From essential questions, we move to objectives, which are outcomes. Objectives state what students will be able to do when instruction is completed. What key knowledge and skills will students acquire as a result of the unit? These outcomes are observable and measurable, so that students can demonstrate and you can assess. What should students eventually be able to do as a result of acquiring the knowledge and skills you have taught them? This cannot be limited to recalling knowledge on a test. It must be something that students do that apply the knowledge and skills to a new situation. With big ideas, understandings, essential questions and objectives prepared, we are ready to move on to stage 2. Keep in mind that you will not be doing stage 1 for every class you teach, as with a lesson plan. You will prepare stage 1 for the entire unit. As you will see, stage 1 work will inform lesson plans; it does not replace them.

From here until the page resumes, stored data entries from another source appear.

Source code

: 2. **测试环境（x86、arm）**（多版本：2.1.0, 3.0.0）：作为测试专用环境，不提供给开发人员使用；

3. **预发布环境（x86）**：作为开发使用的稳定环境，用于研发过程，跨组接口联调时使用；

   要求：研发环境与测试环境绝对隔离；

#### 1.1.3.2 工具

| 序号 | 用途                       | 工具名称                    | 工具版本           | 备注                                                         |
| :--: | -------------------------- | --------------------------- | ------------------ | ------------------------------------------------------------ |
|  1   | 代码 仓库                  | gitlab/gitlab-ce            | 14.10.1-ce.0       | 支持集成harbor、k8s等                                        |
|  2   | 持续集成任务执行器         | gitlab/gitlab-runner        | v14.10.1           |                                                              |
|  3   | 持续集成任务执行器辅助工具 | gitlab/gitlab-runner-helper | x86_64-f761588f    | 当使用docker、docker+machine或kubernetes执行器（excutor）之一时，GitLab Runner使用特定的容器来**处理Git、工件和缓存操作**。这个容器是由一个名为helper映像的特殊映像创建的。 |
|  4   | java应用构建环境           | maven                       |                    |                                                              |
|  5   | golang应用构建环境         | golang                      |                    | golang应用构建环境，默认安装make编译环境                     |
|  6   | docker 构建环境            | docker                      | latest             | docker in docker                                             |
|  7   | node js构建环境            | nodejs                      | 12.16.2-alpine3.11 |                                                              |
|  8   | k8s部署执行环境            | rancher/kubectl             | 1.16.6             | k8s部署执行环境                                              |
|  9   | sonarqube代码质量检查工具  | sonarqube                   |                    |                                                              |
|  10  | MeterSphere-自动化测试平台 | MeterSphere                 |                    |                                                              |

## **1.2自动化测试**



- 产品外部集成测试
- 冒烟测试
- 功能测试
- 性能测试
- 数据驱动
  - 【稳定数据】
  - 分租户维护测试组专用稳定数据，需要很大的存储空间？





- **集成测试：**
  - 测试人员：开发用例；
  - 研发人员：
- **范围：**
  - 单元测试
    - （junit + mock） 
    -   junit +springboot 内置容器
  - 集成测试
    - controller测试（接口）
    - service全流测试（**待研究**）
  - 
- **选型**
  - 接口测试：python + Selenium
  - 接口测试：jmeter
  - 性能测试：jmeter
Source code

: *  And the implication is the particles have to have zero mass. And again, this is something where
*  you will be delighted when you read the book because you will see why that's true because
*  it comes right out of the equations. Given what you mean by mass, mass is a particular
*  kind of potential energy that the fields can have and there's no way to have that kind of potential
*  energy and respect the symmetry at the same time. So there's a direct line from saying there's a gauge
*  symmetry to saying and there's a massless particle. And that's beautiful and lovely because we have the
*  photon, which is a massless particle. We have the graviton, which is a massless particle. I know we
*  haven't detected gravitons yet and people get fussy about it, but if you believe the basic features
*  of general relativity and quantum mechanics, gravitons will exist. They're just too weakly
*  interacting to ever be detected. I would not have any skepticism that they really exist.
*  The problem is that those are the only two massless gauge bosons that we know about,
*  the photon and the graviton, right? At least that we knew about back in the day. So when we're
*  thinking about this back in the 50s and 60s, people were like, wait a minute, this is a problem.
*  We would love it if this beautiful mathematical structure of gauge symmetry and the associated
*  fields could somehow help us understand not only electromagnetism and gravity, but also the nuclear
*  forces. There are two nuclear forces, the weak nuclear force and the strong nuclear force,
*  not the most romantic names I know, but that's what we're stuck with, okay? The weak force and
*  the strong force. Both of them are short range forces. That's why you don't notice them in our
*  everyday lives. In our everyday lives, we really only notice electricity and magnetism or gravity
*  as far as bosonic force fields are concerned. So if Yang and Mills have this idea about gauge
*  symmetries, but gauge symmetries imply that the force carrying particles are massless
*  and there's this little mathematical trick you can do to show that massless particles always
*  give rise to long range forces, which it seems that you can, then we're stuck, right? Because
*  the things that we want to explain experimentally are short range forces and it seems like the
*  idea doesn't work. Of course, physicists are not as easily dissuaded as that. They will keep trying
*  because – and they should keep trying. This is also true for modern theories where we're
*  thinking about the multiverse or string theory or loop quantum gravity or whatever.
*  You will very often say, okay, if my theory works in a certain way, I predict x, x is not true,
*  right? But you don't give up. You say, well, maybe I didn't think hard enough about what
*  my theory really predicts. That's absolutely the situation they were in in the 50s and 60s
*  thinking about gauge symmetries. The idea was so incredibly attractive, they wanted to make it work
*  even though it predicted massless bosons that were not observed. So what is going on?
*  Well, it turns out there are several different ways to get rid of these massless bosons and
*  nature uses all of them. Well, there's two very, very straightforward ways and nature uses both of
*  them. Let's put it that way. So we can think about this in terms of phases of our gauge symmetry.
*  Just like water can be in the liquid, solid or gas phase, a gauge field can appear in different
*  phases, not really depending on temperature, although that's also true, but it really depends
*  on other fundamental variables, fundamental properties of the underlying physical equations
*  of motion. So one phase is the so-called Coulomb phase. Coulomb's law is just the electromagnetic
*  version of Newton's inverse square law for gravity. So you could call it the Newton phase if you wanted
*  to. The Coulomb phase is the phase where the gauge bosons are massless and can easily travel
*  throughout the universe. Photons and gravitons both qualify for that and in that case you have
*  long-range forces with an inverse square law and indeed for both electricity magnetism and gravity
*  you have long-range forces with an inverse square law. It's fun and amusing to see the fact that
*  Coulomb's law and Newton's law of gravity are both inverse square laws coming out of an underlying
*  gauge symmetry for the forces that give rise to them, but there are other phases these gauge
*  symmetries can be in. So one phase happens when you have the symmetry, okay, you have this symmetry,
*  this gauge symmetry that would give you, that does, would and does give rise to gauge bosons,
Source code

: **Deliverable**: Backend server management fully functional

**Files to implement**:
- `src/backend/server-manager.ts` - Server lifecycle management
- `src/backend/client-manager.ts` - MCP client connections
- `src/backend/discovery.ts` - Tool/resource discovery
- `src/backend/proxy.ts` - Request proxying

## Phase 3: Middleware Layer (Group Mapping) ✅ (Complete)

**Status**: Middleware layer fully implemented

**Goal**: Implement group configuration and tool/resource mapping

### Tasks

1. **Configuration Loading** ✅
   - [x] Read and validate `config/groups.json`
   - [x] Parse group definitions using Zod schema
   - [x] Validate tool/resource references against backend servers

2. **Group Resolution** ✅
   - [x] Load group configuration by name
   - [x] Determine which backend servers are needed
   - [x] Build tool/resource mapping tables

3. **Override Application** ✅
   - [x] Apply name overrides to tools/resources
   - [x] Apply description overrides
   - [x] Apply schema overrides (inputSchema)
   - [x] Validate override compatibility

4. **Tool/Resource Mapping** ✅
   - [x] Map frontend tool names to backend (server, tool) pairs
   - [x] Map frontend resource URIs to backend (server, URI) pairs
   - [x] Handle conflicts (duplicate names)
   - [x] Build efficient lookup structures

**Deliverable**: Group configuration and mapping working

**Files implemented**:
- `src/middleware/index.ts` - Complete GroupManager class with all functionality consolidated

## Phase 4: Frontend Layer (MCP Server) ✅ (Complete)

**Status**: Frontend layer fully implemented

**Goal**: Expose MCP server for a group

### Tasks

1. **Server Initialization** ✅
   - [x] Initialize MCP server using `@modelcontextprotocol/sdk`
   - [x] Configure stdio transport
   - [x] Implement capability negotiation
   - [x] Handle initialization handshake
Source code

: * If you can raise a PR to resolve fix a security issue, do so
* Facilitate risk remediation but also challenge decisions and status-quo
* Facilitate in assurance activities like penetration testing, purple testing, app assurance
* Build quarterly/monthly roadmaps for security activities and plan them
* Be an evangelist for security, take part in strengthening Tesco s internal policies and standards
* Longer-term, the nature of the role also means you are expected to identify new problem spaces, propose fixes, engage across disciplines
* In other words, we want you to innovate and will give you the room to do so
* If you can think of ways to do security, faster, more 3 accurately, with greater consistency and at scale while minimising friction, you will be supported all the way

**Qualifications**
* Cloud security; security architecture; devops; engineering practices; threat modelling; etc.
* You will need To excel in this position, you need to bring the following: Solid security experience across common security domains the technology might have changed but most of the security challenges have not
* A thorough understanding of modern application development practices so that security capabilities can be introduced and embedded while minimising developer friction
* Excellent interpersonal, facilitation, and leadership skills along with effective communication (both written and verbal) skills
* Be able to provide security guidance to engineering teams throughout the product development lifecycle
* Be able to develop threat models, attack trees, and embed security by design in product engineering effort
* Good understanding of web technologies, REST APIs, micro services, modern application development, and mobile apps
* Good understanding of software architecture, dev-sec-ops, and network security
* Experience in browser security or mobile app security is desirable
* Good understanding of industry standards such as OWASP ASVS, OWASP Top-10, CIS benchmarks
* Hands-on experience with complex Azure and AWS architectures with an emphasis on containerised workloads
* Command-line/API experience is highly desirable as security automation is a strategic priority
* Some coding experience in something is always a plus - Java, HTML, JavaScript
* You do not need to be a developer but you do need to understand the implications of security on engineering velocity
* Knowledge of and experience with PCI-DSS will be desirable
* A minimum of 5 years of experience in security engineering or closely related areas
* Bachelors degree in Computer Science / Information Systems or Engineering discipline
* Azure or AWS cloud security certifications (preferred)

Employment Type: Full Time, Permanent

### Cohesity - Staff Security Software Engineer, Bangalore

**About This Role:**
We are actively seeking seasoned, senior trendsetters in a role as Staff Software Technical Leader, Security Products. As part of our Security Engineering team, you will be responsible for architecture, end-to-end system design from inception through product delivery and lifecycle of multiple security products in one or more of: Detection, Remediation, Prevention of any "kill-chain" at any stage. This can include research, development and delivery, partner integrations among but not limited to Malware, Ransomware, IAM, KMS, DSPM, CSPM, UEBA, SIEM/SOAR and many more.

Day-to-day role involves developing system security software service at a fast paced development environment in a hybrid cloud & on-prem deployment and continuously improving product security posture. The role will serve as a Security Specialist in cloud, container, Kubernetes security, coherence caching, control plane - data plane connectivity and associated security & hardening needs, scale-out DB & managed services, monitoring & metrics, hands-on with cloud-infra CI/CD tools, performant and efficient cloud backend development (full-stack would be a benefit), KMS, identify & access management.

Stage 2 is Assessment Evidence. In stage 1 we unpacked the final destination of the learning. Stepping backwards from there, we now define what students will do to demonstrate their understanding. At this stage we will construct assessment tasks. Through what authentic performance tasks will students demonstrate the desired understandings? In other words, how do we know they have achieved what we stated in stage 1? We want authentic performance-based tasks that have students apply what they have learned, and demonstrate their understanding. These tasks are designed to require students to operate at the application level or higher on Blooms Taxonomy. As part of the assessment task, we will establish criteria for assessing performances of understanding. This can include rubrics to guide students in self-assessment of their performance, and rubrics, given and explained to students ahead of time, to be used by the teacher to evaluate student performance. Other forms of evidence can include formative assessments, can include both individual and group performance, and can also include such things as students ability to teach another student, or to problem solve via written formats.
With assessment evidence established, we are now ready to take the entire body of our work and from it create learning activities. This is where the traditional lesson plan comes in. Learning activities are an outline or description of the activities students will do to meet the desired objective, which is a point on the journey between the start, which is where we are in stage 3, and the destination, which is where we will be at the end of the unit. In order to write a lesson plan, we must segment the process by which we get students to the point where they can complete the unit and successfully demonstrate the understanding we stated in stage 1. Learning activities covering that days segment must be written for each class meeting, and must always be designed to move students closer to the desired outcome. By segmenting the journey into class-sized increments, the total number of sessions needed to complete the unit can be determined.
Better planning results in better instruction, and better instruction results in better learning for all students. As we are challenged by remote learning and the circumstances into which the pandemic has thrown us, excellence in planning instruction is more important than ever. UbD is an effective way to make instructional planning excellent.